§ Action item:
Leaving the images behind, copy every line of the records exactly.

::: Information supplied :::

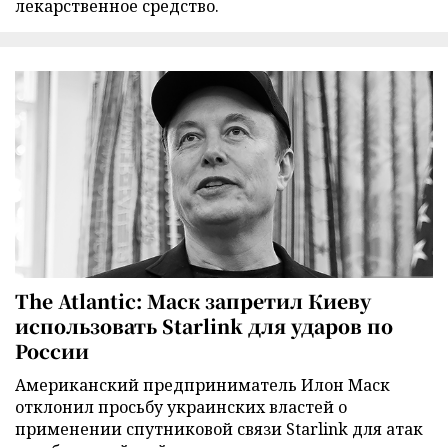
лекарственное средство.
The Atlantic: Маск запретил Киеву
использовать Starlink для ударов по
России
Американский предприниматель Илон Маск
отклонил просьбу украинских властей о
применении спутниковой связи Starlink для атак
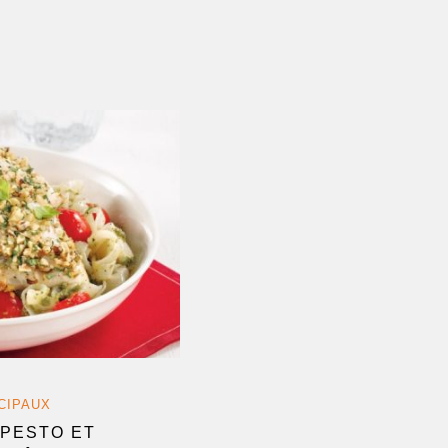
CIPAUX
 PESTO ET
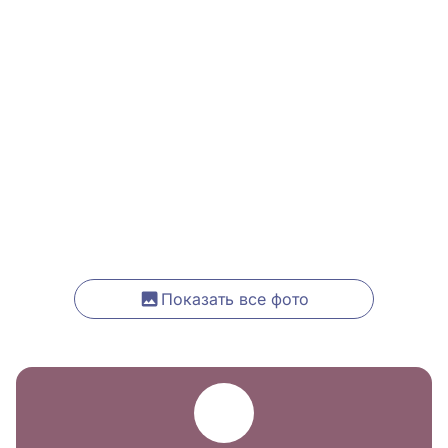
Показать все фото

:::

§ Answer to this exercise:
лекарственное средство.
The Atlantic: Маск запретил Киеву
использовать Starlink для ударов по
России
Американский предприниматель Илон Маск
отклонил просьбу украинских властей о
применении спутниковой связи Starlink для атак
CIPAUX
 PESTO ET
Показать все фото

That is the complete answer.